# [Trecho selecionado]
===============

Grafite deixou o campo, após ser expulso, pouco antes do intervalo, desolado. "Fui procurá-lo para saber o que tinha acontecido", contou o advogado do São Paulo, José Carlos Ferreira Alves. "Ele estava arrasado, muito cabisbaixo, e falou: Quero levar essa história para frente porque estou me sentindo humilhado. Não agüento mais isso. Minha mulher está aqui no estádio, minha família está vendo o jogo." Além da mulher de Grafite, Grace Kelly, a mãe, dona Ilma, estava no Morumbi.

Segundo Ferreira Alves, o clube não pressionou o atacante a prestar queixa. Sabendo da vontade de Grafite, o advogado telefonou ao 34.º DP e foi orientado pelo delegado Guaracy Moreira Filho. "Eu os orientei a trazer o Grafite para prestar depoimento e a acionar os policiais que estavam no estádio para impedir que o jogador (Desábato) deixasse o Morumbi, até que fossem tomadas as providências para o flagrante", disse Guaracy.

Enquanto isso, o secretário estadual da Segurança Pública, Saulo Abreu, e o Delegado Geral da Polícia Civil, Marco Antônio Desgualdo, ambos são-paulinos, viam o jogo pela televisão. Quando a Rede Globo, durante o intervalo, repetiu diversas vezes as imagens das ofensas de Desábato, os dois conversaram por telefone e decidiram entrar em contato com o delegado Nico, ordenando o flagrante.

Nico, que foi ao estádio em missão contra a ação dos flanelinhas (cerca de 70 foram detidos), deixou o camarote em que estava e soube, da diretoria são-paulina, do interesse de Grafite em apresentar queixa.

"O Juvenal Juvêncio (diretor de futebol) e o Marcelo Portugal Gouveia (presidente) estavam procurando alguém da polícia para tomar providências", afirmou. Depois, esperou o fim do jogo e deu voz de prisão a Desábato ainda no gramado. "Se eu quisesse aparecer, parava o jogo no momento da ofensa, eu tenho poder para isso. Mas tive bom senso de esperar."

Empurra-empurra

A espera do delegado não serviu para evitar muita confusão nos vestiários do Morumbi. Sem entender exatamente o que se passava, os atletas e a comissão técnica do Quilmes desceram ao vestiário. Em meio a muito tumulto, Nico foi encontrá-los novamente e repetiu a voz de prisão. "Eles queriam tumultuar, provocar empurrões e agressões para descaracterizar o problema maior. Quase tive de algemar o jogador e o presidente do clube (Daniel Razzeto), no vestiário", disse o delegado.

===============

# [Tarefas propostas]
1/ Segundo o trecho selecionado, quantos flanelinhas foram detidos durante a missão do delegado Nico no estádio?
2/ Liste todas as pessoas que o trecho selecionado apresenta com o cargo de delegado.
3/ Repita o trecho selecionado a partir das palavras "Grafite deixou o" e pare depois de "estava no Morumbi.".

# [Dados fornecidos]
===============

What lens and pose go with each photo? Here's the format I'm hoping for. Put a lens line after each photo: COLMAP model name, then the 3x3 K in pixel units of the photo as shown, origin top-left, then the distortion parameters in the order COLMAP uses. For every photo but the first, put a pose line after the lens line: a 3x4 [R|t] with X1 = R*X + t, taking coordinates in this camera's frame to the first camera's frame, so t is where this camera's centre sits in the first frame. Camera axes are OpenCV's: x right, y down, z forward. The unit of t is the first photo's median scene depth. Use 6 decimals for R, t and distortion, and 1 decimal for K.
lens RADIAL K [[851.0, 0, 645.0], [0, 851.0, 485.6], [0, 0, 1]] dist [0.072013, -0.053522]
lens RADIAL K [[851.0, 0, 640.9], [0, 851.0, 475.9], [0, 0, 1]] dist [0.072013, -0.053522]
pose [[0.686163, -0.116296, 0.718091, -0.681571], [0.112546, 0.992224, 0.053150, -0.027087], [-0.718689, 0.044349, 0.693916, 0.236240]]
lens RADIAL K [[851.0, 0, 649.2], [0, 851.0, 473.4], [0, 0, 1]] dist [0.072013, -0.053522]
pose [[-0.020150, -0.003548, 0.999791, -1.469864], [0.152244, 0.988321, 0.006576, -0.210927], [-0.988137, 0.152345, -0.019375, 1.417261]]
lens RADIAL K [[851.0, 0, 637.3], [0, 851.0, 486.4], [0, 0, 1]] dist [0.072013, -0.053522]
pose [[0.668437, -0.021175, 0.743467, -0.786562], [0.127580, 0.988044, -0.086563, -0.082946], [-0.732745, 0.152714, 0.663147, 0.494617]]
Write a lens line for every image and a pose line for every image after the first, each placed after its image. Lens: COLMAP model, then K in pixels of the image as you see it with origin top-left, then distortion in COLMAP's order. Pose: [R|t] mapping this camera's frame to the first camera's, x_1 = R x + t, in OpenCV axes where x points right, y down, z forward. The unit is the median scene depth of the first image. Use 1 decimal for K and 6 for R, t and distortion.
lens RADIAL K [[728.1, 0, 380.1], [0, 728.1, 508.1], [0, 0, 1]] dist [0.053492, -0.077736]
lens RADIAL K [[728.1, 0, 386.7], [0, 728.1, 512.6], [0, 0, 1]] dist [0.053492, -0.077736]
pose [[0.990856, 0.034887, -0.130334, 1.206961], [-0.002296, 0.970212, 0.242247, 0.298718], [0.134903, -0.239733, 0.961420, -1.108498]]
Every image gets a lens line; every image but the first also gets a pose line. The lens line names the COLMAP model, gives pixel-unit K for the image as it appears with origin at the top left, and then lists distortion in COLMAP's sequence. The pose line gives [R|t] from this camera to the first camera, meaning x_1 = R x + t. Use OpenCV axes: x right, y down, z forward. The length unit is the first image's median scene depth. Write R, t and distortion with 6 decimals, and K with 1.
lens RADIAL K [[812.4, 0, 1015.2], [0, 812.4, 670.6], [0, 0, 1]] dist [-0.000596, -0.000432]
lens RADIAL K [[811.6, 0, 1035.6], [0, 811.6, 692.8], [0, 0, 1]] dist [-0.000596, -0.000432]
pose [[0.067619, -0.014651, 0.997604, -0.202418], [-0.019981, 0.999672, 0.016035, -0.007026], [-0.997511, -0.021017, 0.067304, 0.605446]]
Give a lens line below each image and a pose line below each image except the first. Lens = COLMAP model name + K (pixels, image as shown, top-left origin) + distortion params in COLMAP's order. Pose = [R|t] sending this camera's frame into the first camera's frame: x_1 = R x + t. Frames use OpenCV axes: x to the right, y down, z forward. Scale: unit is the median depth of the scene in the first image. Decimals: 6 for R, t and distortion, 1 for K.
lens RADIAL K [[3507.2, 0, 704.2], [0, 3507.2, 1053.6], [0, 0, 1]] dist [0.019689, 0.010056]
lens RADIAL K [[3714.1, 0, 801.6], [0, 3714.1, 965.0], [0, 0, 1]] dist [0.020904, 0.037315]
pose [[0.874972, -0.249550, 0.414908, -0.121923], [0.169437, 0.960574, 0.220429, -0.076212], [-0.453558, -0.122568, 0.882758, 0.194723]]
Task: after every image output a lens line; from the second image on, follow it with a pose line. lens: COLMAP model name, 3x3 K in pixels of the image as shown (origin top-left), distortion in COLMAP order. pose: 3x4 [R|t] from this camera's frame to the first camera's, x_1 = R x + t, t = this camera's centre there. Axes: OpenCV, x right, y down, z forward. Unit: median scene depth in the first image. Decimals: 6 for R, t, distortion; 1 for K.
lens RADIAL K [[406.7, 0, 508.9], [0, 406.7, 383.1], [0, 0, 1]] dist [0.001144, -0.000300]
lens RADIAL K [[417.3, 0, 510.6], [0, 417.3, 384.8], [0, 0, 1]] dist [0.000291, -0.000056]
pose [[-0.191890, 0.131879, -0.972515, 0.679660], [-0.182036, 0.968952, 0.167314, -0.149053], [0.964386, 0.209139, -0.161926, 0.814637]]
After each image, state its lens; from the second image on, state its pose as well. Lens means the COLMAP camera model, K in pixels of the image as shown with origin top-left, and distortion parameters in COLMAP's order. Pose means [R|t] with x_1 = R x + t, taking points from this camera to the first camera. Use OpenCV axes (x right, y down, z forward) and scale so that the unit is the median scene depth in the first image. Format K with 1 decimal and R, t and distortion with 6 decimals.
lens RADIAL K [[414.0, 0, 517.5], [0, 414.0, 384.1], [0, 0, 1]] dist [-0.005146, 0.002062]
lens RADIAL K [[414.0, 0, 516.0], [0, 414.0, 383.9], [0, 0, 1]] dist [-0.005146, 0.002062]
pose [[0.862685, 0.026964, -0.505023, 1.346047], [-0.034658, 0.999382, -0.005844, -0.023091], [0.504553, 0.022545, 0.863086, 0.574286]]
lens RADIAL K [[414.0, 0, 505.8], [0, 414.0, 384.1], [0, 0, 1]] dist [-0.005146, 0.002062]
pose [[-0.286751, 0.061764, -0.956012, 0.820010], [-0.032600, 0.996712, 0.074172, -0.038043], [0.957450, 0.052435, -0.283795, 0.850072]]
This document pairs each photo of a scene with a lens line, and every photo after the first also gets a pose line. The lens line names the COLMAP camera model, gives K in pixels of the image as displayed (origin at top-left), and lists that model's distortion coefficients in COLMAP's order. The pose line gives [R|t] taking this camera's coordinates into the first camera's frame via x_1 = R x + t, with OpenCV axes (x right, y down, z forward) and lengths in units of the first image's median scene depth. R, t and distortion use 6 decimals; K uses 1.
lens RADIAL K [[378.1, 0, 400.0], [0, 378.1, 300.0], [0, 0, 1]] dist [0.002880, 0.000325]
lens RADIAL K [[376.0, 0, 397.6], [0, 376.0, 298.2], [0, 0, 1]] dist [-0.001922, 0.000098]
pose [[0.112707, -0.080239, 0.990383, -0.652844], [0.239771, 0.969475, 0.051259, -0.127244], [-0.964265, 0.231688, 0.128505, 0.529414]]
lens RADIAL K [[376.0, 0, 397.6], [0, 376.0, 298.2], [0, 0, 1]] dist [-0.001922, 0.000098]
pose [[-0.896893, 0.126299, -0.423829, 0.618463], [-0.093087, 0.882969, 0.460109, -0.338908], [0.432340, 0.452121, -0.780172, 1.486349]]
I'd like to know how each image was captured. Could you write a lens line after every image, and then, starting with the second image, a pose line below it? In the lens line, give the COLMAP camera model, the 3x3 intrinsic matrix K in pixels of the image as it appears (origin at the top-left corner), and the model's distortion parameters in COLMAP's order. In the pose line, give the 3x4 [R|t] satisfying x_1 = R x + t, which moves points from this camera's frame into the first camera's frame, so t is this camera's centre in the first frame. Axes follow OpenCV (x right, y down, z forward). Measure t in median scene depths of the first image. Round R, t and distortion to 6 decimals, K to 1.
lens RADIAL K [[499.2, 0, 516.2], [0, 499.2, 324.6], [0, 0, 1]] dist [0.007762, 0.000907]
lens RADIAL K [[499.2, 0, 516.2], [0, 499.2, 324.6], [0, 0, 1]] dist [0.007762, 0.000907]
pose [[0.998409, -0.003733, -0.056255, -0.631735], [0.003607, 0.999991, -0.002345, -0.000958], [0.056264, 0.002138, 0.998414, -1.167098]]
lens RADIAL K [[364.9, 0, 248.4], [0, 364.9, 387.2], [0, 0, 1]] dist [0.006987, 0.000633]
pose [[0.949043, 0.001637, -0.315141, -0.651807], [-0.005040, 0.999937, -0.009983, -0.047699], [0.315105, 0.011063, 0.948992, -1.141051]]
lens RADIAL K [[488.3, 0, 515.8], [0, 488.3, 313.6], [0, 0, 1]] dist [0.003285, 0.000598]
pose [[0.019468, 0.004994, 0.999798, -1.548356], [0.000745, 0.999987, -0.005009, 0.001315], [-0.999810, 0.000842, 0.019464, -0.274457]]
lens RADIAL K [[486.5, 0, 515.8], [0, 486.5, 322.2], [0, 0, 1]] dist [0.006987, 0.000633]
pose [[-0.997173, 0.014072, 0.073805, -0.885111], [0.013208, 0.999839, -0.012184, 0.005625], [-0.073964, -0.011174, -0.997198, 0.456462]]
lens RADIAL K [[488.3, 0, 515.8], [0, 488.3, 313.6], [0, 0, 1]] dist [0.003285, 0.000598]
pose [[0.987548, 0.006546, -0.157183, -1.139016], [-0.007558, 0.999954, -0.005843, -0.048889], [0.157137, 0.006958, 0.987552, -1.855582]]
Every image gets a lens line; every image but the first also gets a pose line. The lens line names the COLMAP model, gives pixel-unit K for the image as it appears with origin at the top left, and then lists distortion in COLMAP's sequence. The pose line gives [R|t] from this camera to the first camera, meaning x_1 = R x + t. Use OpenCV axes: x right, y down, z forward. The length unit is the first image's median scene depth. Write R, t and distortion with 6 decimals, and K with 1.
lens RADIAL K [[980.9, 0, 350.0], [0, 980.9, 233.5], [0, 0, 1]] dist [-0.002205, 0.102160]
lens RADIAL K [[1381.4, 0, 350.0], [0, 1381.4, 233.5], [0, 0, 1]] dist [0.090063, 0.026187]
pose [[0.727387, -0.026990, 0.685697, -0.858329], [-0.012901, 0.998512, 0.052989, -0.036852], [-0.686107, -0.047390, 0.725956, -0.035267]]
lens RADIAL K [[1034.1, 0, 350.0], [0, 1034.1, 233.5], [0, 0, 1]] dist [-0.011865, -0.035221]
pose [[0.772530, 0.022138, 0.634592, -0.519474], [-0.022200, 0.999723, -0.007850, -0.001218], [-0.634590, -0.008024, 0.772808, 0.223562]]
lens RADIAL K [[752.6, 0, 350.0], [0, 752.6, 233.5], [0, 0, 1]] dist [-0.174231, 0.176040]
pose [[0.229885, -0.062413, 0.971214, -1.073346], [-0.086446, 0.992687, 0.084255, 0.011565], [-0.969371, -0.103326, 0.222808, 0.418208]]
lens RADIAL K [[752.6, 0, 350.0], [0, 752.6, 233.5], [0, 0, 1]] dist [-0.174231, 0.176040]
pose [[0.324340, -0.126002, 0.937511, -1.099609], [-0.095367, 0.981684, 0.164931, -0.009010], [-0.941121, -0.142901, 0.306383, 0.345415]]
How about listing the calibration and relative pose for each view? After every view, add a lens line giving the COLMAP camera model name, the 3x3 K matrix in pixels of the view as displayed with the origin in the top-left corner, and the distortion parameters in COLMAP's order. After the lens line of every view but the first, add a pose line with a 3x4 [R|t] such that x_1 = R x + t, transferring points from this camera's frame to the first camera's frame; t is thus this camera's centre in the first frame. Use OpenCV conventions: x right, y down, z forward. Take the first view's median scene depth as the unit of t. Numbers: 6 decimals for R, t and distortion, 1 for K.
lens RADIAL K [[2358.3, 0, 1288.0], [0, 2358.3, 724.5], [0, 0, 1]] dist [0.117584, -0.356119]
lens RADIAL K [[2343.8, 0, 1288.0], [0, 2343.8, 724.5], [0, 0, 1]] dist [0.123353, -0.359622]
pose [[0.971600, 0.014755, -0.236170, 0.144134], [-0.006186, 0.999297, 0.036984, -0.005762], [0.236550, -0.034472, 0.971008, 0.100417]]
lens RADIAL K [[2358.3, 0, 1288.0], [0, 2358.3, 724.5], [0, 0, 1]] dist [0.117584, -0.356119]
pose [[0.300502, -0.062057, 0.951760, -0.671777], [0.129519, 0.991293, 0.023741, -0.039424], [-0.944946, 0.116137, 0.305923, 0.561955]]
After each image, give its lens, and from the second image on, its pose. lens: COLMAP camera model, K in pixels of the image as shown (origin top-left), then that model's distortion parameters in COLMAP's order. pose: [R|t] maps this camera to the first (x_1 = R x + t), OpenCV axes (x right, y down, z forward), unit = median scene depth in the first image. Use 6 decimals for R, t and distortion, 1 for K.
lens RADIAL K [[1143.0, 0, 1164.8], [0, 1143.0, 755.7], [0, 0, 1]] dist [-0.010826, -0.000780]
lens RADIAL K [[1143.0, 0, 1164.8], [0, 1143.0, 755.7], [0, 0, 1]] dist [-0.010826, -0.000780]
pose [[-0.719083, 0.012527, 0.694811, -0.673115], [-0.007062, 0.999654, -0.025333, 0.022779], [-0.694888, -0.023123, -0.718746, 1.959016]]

===============

# [Respostas por item]
1/ Cerca de 70.

2/ Guaracy Moreira Filho; Marco Antônio Desgualdo; Nico.

3/
Grafite deixou o campo, após ser expulso, pouco antes do intervalo, desolado. "Fui procurá-lo para saber o que tinha acontecido", contou o advogado do São Paulo, José Carlos Ferreira Alves. "Ele estava arrasado, muito cabisbaixo, e falou: Quero levar essa história para frente porque estou me sentindo humilhado. Não agüento mais isso. Minha mulher está aqui no estádio, minha família está vendo o jogo." Além da mulher de Grafite, Grace Kelly, a mãe, dona Ilma, estava no Morumbi.